Knee cartilage volume has potential advantages over measurement of cartilage thickness, being derived from multiple cross-sectional slices taken at 1.5-mm intervals across the knee. Although OA is a field change, cartilage damage may be focal. Because the whole cartilage is examined, cartilage volume measurement is less subject to change in positioning in the knee, which is a potential problem in reselecting the same position in longitudinal studies using cartilage thickness (13). Cartilage volume has been shown to be stable throughout the day, while cartilage thins in locations that encounter the greatest force (41). The potential disadvantage of using cartilage volume measurement is that the measurement may be more time consuming.
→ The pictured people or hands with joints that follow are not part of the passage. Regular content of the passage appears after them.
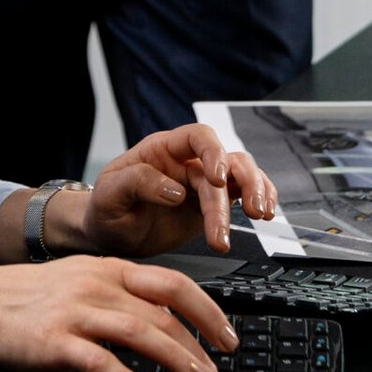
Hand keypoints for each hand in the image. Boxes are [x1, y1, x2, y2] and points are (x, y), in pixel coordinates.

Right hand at [0, 253, 239, 371]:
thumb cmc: (33, 298)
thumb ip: (123, 296)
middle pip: (164, 314)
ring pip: (141, 333)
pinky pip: (102, 362)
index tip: (229, 339)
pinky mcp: (57, 341)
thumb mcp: (84, 282)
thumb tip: (166, 323)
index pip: (173, 283)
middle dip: (201, 349)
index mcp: (111, 269)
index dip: (208, 311)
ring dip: (179, 362)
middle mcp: (98, 286)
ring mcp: (77, 312)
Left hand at [81, 124, 278, 259]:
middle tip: (248, 212)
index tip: (217, 179)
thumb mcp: (109, 194)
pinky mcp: (210, 206)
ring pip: (241, 175)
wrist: (110, 234)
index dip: (213, 152)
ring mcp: (201, 184)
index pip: (197, 136)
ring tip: (258, 216)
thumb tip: (175, 191)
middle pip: (227, 161)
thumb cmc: (106, 208)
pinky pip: (242, 194)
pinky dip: (259, 199)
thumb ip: (137, 183)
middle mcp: (186, 162)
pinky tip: (264, 214)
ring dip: (255, 192)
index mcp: (162, 150)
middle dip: (242, 185)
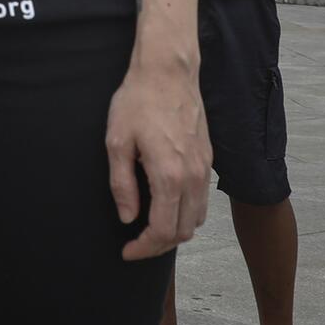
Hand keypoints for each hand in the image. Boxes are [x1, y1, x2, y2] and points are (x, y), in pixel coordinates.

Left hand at [106, 55, 210, 260]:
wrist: (168, 72)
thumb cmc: (137, 102)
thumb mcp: (116, 141)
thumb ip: (122, 184)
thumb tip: (128, 217)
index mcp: (169, 175)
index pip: (163, 230)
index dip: (144, 248)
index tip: (127, 252)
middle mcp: (193, 177)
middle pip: (184, 231)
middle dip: (159, 245)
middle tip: (135, 245)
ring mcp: (204, 169)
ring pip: (197, 219)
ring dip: (176, 231)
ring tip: (149, 228)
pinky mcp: (208, 160)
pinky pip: (202, 200)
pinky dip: (187, 213)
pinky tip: (166, 206)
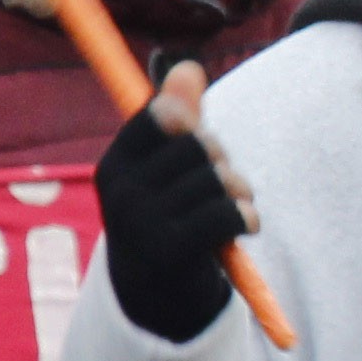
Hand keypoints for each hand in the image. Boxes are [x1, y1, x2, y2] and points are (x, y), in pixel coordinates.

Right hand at [96, 65, 257, 341]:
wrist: (157, 294)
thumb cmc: (167, 215)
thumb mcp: (167, 167)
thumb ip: (180, 118)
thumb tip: (189, 66)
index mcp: (115, 166)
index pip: (156, 115)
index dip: (184, 115)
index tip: (188, 126)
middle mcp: (122, 194)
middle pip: (196, 145)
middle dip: (220, 157)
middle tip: (222, 177)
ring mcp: (143, 225)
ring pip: (217, 180)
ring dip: (239, 190)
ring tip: (234, 205)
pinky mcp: (172, 252)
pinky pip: (227, 214)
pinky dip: (246, 217)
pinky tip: (244, 226)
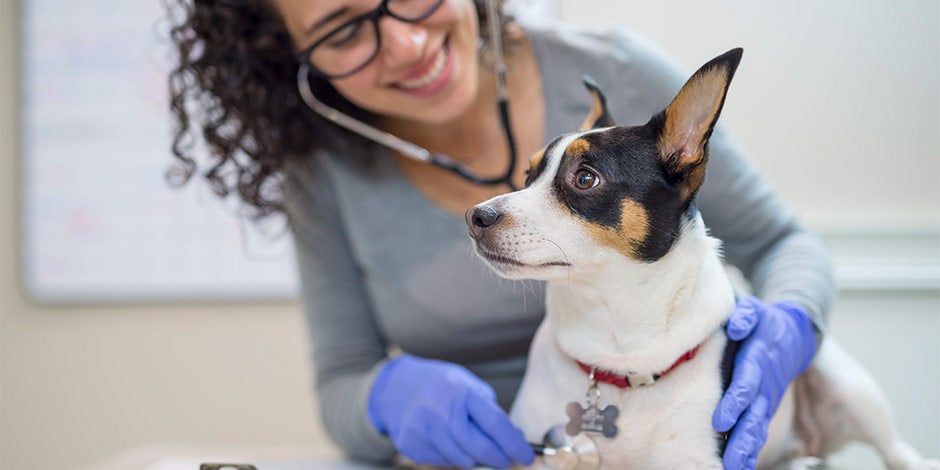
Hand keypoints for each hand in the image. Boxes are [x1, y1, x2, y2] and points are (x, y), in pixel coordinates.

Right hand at [368, 354, 534, 468]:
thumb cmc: (442, 386)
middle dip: (499, 459)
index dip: (514, 444)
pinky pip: (443, 461)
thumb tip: (514, 440)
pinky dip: (453, 457)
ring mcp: (422, 429)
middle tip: (507, 461)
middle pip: (479, 447)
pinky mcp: (410, 444)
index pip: (495, 423)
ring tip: (477, 448)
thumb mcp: (468, 386)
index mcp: (460, 391)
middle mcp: (440, 410)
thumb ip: (490, 411)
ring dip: (476, 459)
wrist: (397, 387)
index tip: (527, 456)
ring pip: (462, 459)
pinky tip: (450, 443)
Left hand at [713, 296, 816, 469]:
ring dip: (746, 449)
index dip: (735, 401)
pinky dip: (750, 449)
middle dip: (741, 437)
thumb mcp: (755, 311)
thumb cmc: (763, 322)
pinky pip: (758, 430)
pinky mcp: (765, 407)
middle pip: (753, 414)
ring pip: (756, 427)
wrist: (793, 336)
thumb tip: (735, 324)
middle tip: (729, 459)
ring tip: (734, 469)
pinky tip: (740, 467)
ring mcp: (766, 399)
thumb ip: (744, 316)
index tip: (721, 419)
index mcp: (756, 361)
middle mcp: (763, 385)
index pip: (745, 383)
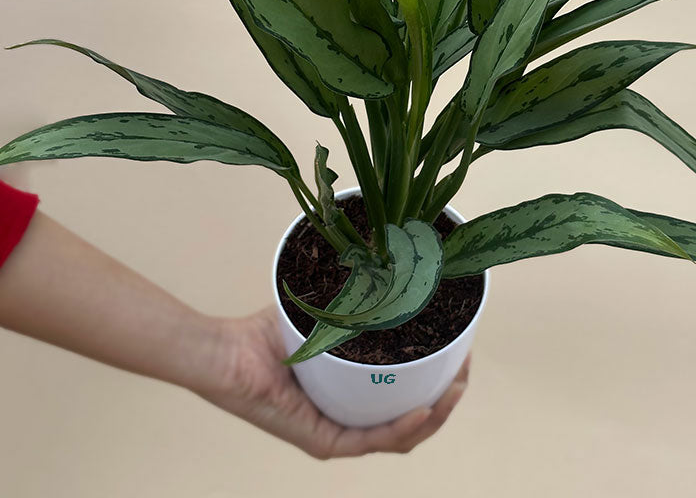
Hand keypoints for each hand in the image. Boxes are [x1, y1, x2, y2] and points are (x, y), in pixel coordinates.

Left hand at [200, 305, 470, 458]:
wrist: (226, 351)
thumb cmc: (265, 331)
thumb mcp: (326, 310)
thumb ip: (357, 295)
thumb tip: (391, 255)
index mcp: (352, 392)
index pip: (406, 394)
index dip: (438, 376)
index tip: (462, 349)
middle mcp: (348, 417)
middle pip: (413, 418)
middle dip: (447, 395)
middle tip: (466, 367)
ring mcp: (336, 433)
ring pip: (401, 435)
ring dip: (435, 413)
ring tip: (455, 387)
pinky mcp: (322, 442)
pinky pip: (372, 442)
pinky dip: (404, 427)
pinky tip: (424, 408)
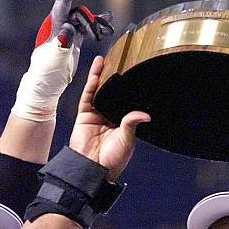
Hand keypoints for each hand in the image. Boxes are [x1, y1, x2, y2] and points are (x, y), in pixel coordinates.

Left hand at [35, 0, 113, 76]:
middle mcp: (61, 26)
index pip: (63, 2)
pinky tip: (107, 27)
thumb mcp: (55, 56)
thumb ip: (62, 41)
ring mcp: (67, 33)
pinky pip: (87, 29)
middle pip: (79, 13)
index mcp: (55, 25)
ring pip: (85, 21)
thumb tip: (70, 28)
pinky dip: (96, 28)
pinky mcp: (73, 41)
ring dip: (97, 24)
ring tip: (110, 27)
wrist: (48, 82)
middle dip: (91, 19)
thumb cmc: (48, 70)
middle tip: (100, 32)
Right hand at [69, 57, 150, 180]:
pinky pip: (88, 96)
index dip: (127, 91)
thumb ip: (132, 123)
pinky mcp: (84, 116)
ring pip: (98, 92)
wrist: (93, 168)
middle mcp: (108, 118)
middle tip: (119, 62)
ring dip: (101, 76)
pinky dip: (92, 82)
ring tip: (106, 60)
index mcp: (121, 125)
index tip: (132, 77)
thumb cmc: (111, 160)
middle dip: (113, 80)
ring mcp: (95, 116)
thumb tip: (145, 115)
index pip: (124, 103)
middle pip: (110, 95)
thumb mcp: (127, 139)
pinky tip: (97, 70)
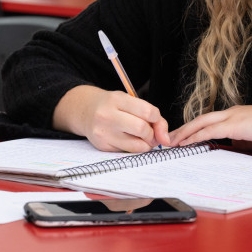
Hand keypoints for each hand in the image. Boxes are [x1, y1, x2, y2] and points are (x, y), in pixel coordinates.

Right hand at [52, 85, 170, 152]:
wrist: (85, 111)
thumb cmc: (113, 106)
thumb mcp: (129, 101)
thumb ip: (152, 116)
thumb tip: (166, 139)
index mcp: (117, 99)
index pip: (148, 112)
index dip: (157, 119)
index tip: (154, 120)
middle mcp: (107, 115)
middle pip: (142, 129)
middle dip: (151, 134)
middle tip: (148, 133)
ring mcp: (103, 132)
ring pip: (137, 146)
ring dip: (145, 144)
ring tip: (140, 138)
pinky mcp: (102, 146)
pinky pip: (127, 152)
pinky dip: (133, 148)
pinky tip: (127, 140)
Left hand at [168, 104, 251, 151]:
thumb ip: (244, 141)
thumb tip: (234, 147)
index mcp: (237, 115)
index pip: (211, 121)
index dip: (196, 128)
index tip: (185, 136)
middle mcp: (232, 113)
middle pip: (201, 119)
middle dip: (185, 128)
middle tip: (171, 137)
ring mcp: (232, 117)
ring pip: (201, 123)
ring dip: (185, 132)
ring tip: (172, 141)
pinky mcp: (234, 125)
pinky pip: (209, 131)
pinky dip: (195, 136)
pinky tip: (186, 142)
To our knowledge, this is the largest reported longitudinal study of MRI-measured knee cartilage volume. We recruited subjects with symptomatic OA from a broad base and did not select for any particular subgroup of patients with OA. Thus, it is unlikely that we selected a group of subjects more likely to lose cartilage. Nevertheless, this will need to be confirmed using larger numbers of subjects, followed up for longer periods of time, particularly to determine the role of other potential risk factors, such as current activity level, grade of OA, change in body weight, and pain.
In subjects with knee OA, tibial cartilage volume is lost at a rate of ∼5% per year. The main factor affecting cartilage loss is initial cartilage volume. Lateral tibial cartilage volume loss is affected significantly by age. Our results suggest that cartilage loss may be more rapid early in disease, when more cartilage is present. Further studies are required to determine whether the rate of cartilage loss in OA is steady or phasic, and to identify factors amenable to intervention to reduce cartilage loss.
We would like to acknowledge Andrew Forbes and Rory Wolfe for advice with statistics, Judy Hankin for doing duplicate volume measurements, the MRI Unit at Alfred Hospital for their cooperation, and Kevin Morris for technical support. We would especially like to thank the study participants, who made this study possible.